The Museum of Art rises majestically at the end of the Benjamin Franklin Parkway. Like a walled fortress, the museum looks remote, aloof and somewhat impenetrable. Anyone who does penetrate one of its grand entrances -- and almost 500,000 people do every year -- will find a storehouse of artistic treasures and activities.

The museum contains 200 galleries and more than 500,000 works of art. Not only does it have famed collections of 20th-century art and medieval armor but also displays of Renaissance tapestries, Sevres porcelain, Chinese furniture and American art.

Surrounding and enhancing these exhibits and displays are films, lectures and musical performances.

"There are great experiences to be had in this museum," said Jean Sutherland Boggs, the museum's director. "Marvelous things. A variety of things that range from Van der Weyden's dramatic portrayal of the Crucifixion to something frivolous like our exhibit of children's clothing."

Talks and tours are free with admission ($2 for adults and $1 for children, students and senior citizens).

Boggs said she is disappointed more people don't visit the museum. She cites two problems, a lack of public transportation and the edifice itself.

"People look at the museum and tend to think of it as an external monument."

Boggs said she has made only a few changes since she became the museum's director two years ago. "It's been a period of consolidation and assessment. I've accomplished small things. I've tried to smooth things out administratively and have brought more planning to exhibitions. "You have to work within the perimeters of the museum itself. Certain things have developed historically and you must respect them."

The soft-spoken, gray-haired director came to Philadelphia from Harvard, where she was a professor of fine arts.
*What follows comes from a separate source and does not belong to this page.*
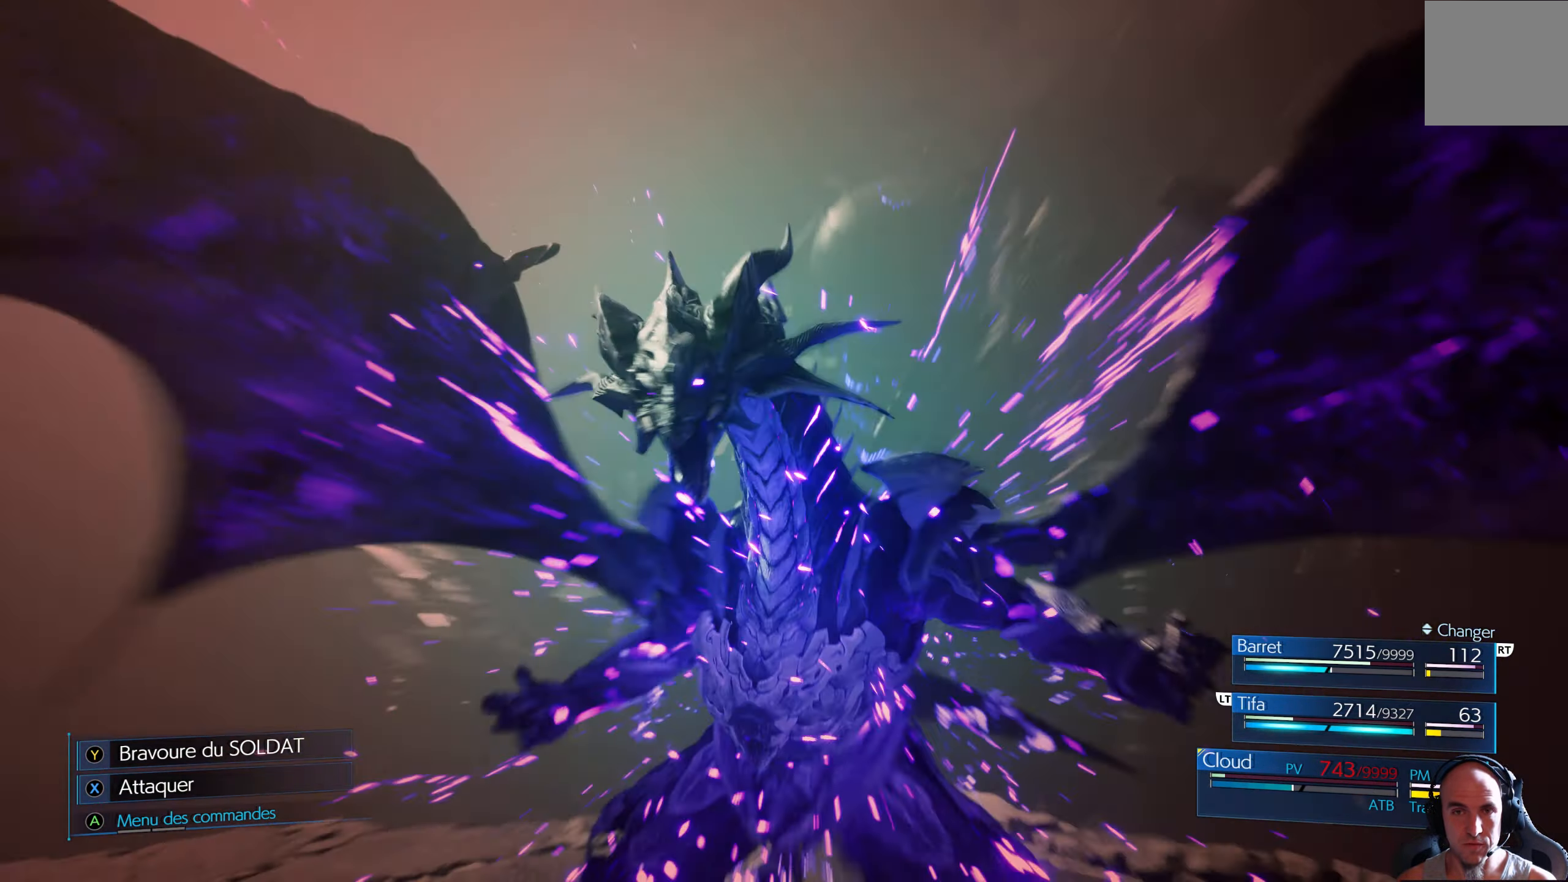
{"buttons": [], "left_stick": "right", "right_stick": "center", "events": []}
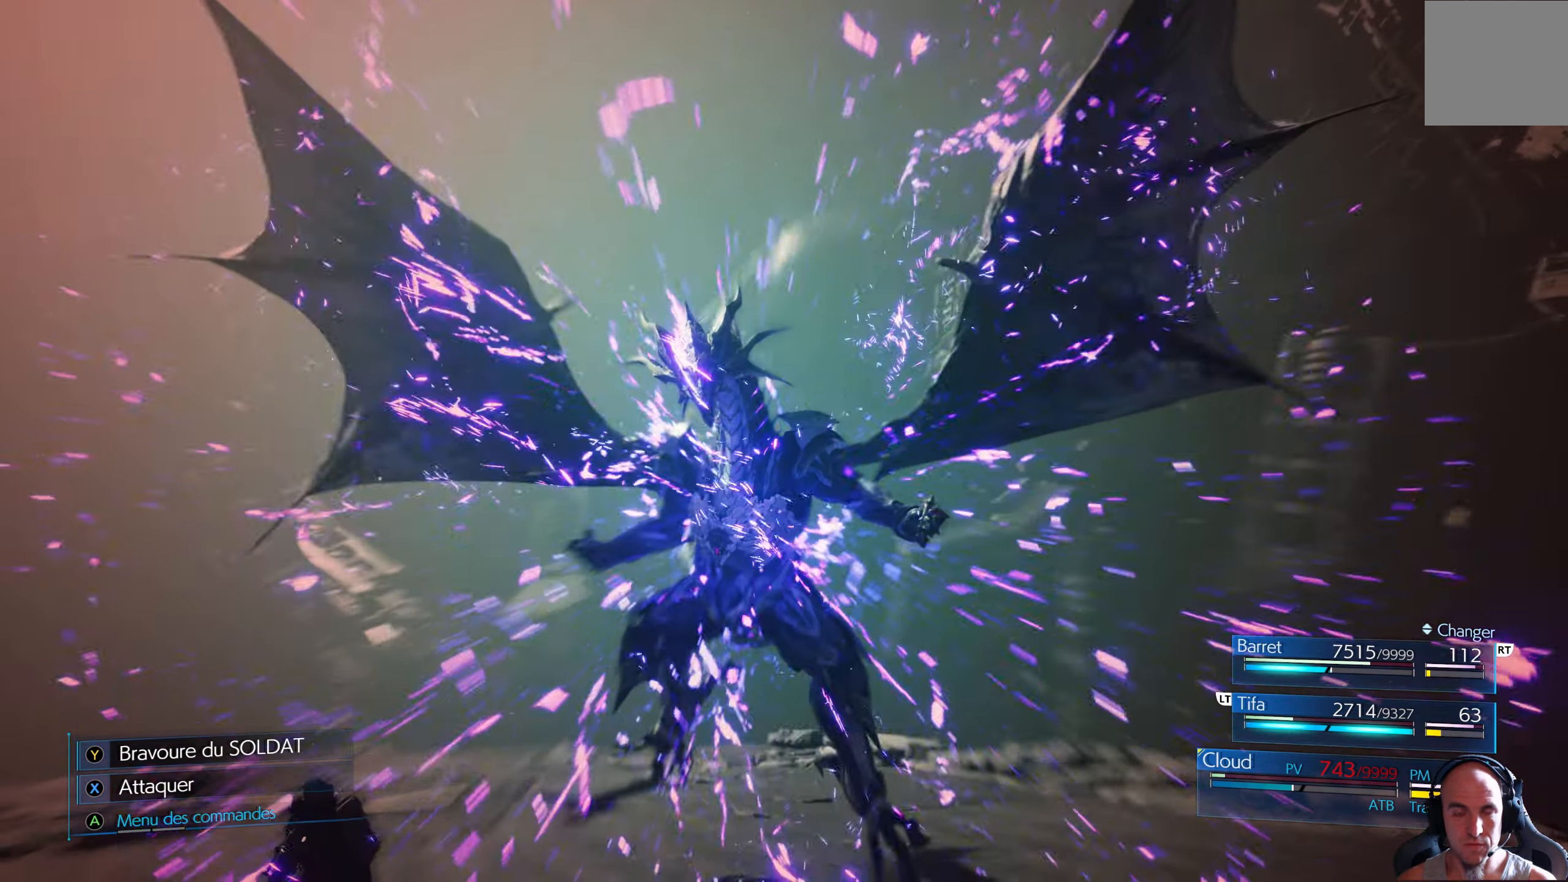
{"buttons": [], "left_stick": "right", "right_stick": "center", "events": [[67, "left_stick", "center"], [284, "left_stick", "right"]]}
Across the country, people are visitng museums in increasing numbers. Last year, the Metropolitan Museum in New York drew 1 million visitors more than the Grand Canyon. More than 8 million Americans saw "The Treasures of Tutankhamen" during its two-year tour.

A museum must serve a wide variety of tastes and interests, she said, pointing to ethnic festivals built around Irish and Mexican art that she said have attracted people who have never before visited the museum.

Bringing more people into a museum can be counterproductive, if the experience turns out to be unenjoyable, according to Boggs. A visit to the museum, she feels, must be both educational and pleasurable.

Museum visits have, in recent years, consisted of more than viewing works of art. Museums have developed a whole range of entertainment and learning tools to accompany major exhibits.

"Museums have discovered that people like to have art placed in a broad context, a context that shows the relationship of a work of art with the time and place from which it comes," Boggs said.

When she discusses the museum's strengths, she points immediately to its collection of early 20th-century art. "Any museum putting on an exhibit of works by Duchamp has to borrow from us."

She also is proud of the museum's rug collection, its armor holdings, its collection of 16th-century French furniture and sculpture and its extraordinary period rooms that range from French salons to the reception hall of a Chinese emperor's chef eunuch.

Adding to these collections is difficult, she said. "Our acquisition fund is only $250,000 a year, far less than museums in Boston, Cleveland and New York."

Boggs is looking for new ways to add to the museum's collections by approaching foundations and trusts.

"We are constantly torn between increasing our acquisitions and spending money on operatons. The cost of keeping the museum open has increased dramatically in recent years. An important question for the future will be: Can society afford museums?"